## What is required
Work through the records below and copy every line that includes "erklären".

## Data listing
┌────────

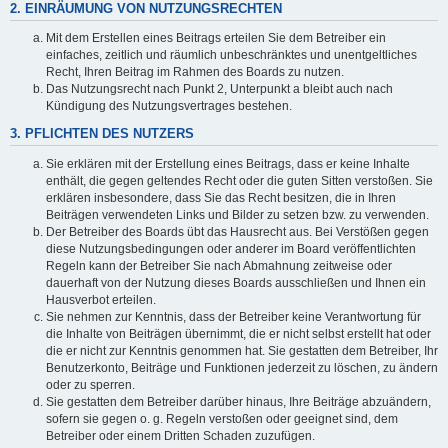
2. EINRÄUMUNG VON NUTZUNGSRECHTEN
Mit dem Erstellen eines Beitrags erteilen Sie dem Betreiber ein
einfaches, zeitlich und räumlich unbeschränktes und unentgeltliches
Recht, Ihren Beitrag im Rahmen des Boards zu nutzen.
Das Nutzungsrecht nach Punkt 2, Unterpunkt a bleibt auch nach
Kündigung des Nutzungsvertrages bestehen.
3. PFLICHTEN DES NUTZERS
Sie erklären mit der Erstellung eines Beitrags, dass er keine Inhalte
enthält, die gegen geltendes Recht oder die guten Sitten verstoßen. Sie
erklären insbesondere, dass Sie das Recht besitzen, die in Ihren
Beiträgen verwendeten Links und Bilder zu setzen bzw. zu verwenden.
Der Betreiber des Boards übt das Hausrecht aus. Bei Verstößen gegen
diese Nutzungsbedingungen oder anderer im Board veröffentlichten
Regeln kann der Betreiber Sie nach Abmahnung zeitweise oder
dauerhaft von der Nutzung dieses Boards ausschließen und Ihnen ein
Hausverbot erteilen.
Sie nehmen zur Kenntnis, dass der Betreiber keine Verantwortung für
die Inhalte von Beiträgen übernimmt, die er nicht selbst erstellt hat oder
die er nicht zur Kenntnis genommen hat. Sie gestatten dem Betreiber, Ihr
Benutzerkonto, Beiträge und Funktionen jederzeit zu löschen, zu ändern
oder zu sperren.
Sie gestatten dem Betreiber darüber hinaus, Ihre Beiträge abzuändern,
sofern sie gegen o. g. Regeln verstoßen oder geeignet sind, dem
Betreiber oder einem Dritten Schaden zuzufügen.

└────────

## Worked solution
Sie erklären mit der Erstellung eines Beitrags, dass er keine Inhalte
erklären insbesondere, dass Sie das Recht besitzen, die in Ihren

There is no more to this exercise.